Professor interacting with students in Budapest classroom.

Federal Loans

The first step in acquiring federal loans (including Parent PLUS Loans) is completing the FAFSA. Once submitted, your loan eligibility will be determined.

Student Loans

Students can take out federal student loans from the Direct Loans program. Direct Loans offer a low, fixed interest rate and flexible repayment terms. Eligible undergraduates may receive subsidized interest loans, which means interest does not accrue while the student is enrolled in college.

There are two types of Direct Loans:

Direct Subsidized Loans (undergraduate only)

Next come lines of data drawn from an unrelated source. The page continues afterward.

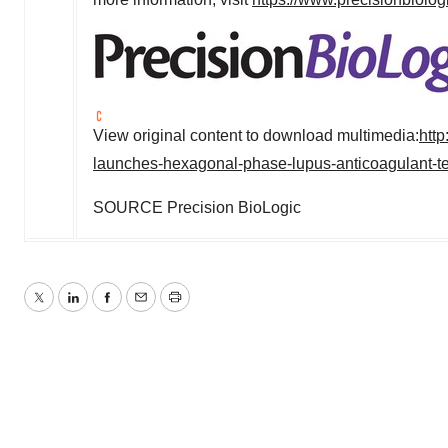
View original content to download multimedia:
htt
launches-hexagonal-phase-lupus-anticoagulant-t
SOURCE Precision BioLogic
Twitter
LinkedIn
Facebook
Email
Print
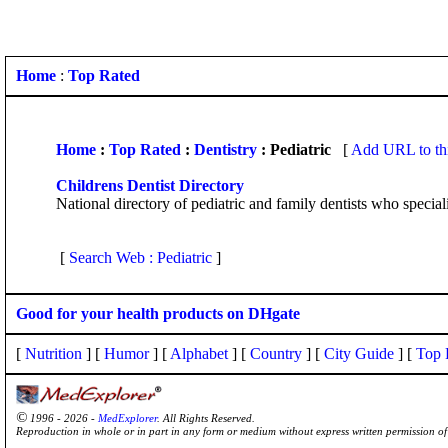
Home
:
Top Rated
Home
:
Top Rated
:
Dentistry
: Pediatric
[
Add URL to th
Childrens Dentist Directory
National directory of pediatric and family dentists who specializ
[
Search Web : Pediatric
]
Good for your health products on DHgate
[
Nutrition
] [
Humor
] [
Alphabet
] [
Country
] [
City Guide
] [
Top 
©
1996 - 2026 -
MedExplorer
. All Rights Reserved.
Reproduction in whole or in part in any form or medium without express written permission 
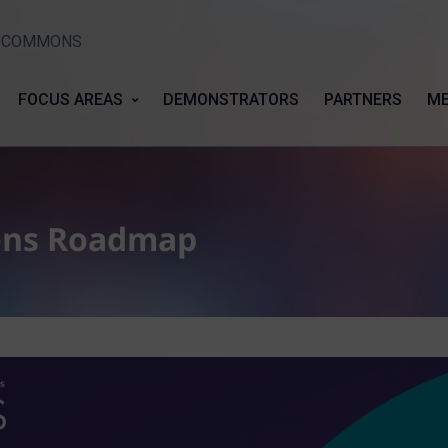
Y COMMONS
FOCUS AREAS
DEMONSTRATORS
PARTNERS
ME
ons Roadmap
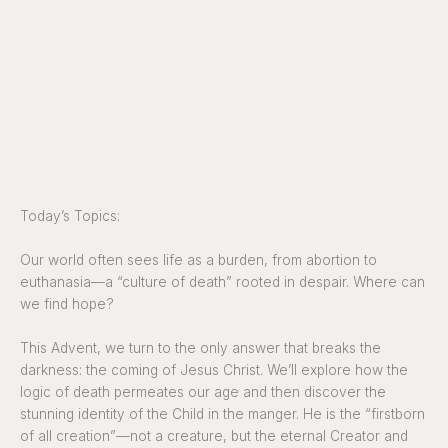
Today’s Topics:
Our world often sees life as a burden, from abortion to
euthanasia—a “culture of death” rooted in despair. Where can
we find hope?
This Advent, we turn to the only answer that breaks the
darkness: the coming of Jesus Christ. We’ll explore how the
logic of death permeates our age and then discover the
stunning identity of the Child in the manger. He is the “firstborn
of all creation”—not a creature, but the eternal Creator and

  • Available to undergraduates with demonstrated financial need
  • Federal government pays the interest while in school, during the grace period, and during periods of authorized deferment

Direct Unsubsidized Loans

  • Available to undergraduate and graduate students, regardless of financial need
  • Student pays all interest

Direct Loan benefits:

  • Fixed interest rate of 4.99% for the 2022-2023 academic year
  • No payments while enrolled in school at least a half-time and during the 6-month grace period
  • Eligibility not based on credit

Parent PLUS Loans

Parents of dependent undergraduate students borrow the Parent PLUS Loan to help their children pay for college. The Parent PLUS Loan offers a fixed interest rate and flexible loan limits.

The Direct Parent PLUS Loan offers a fixed 7.54% interest rate for the 2022-2023 school year and flexible loan limits. To be eligible, a parent can’t have an adverse credit history. Parent PLUS Loans have a 4.228% origination fee for loans first disbursed on or after Oct. 1, 2020 and before Oct. 1, 2022.

Graduate PLUS Loan

The Grad PLUS Loan is a federal student loan available to students attending graduate school and professional school. The Grad PLUS Loan offers a fixed 6.28% interest rate for the 2021-2022 school year and flexible loan limits. To be eligible, a student can’t have an adverse credit history. A 4.228% fee is deducted from the loan amount before the funds are sent to the school.

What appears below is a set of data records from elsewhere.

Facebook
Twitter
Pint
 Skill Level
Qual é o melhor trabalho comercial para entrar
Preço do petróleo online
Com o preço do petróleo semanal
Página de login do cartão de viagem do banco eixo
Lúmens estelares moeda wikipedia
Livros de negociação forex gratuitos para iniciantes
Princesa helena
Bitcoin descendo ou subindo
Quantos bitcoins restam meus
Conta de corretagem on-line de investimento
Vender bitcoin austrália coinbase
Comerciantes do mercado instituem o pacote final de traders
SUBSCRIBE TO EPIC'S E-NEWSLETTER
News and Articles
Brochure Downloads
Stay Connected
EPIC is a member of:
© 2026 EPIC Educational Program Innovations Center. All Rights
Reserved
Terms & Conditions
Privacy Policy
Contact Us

The Grad PLUS Loan allows you to borrow up to the full annual cost of attendance (COA) minus other financial aid received (scholarships, fellowships, grants, federal student loans, private student loans). There is no aggregate (cumulative) loan limit.

Key benefits of the Grad PLUS Loan:

  • The interest rate is fixed at 7.54% for the 2022-2023 academic year
  • Loan payments can be deferred while you are enrolled on at least a half-time basis at an accredited graduate school or professional school
  • A cosigner is not required
  • Multiple repayment plans (including income-based) available
  • The interest paid on the loan may be tax deductible

Alternative Loans

The term "alternative student loans" is often interchangeable with "private student loans". These loans are often referred to as "alternative" because the most typical method of borrowing money for college is through Federal loans that are either underwritten or guaranteed by the Federal government.

Alternative Student Loan Information

Alternative student loans, or private lender student loans,differ significantly from their Federal counterparts. Federal loans are backed or guaranteed by the government, and qualification for a Federal loan is determined by the student's financial need. To qualify for a Federal loan program you must fall within a certain income bracket, have a demonstrably low EFC and prove that you have no history of defaulting on any previous student loans.

Alternative student loans, unlike Federal loans,are backed by private lending companies such as Bank of America, Wachovia or Citibank. Private student loans are determined by your credit score, and this can be a problem for many applicants. Students fresh out of high school, looking for their first college loan, are likely to have little or no credit history. This can be circumvented by using a cosigner, usually a parent or guardian, with an acceptable credit score. A cosigner agrees to be responsible for all payments against the loan should you default at any time. A cosigner with a particularly good credit rating can help you secure a loan with better interest rates and more attractive repayment terms.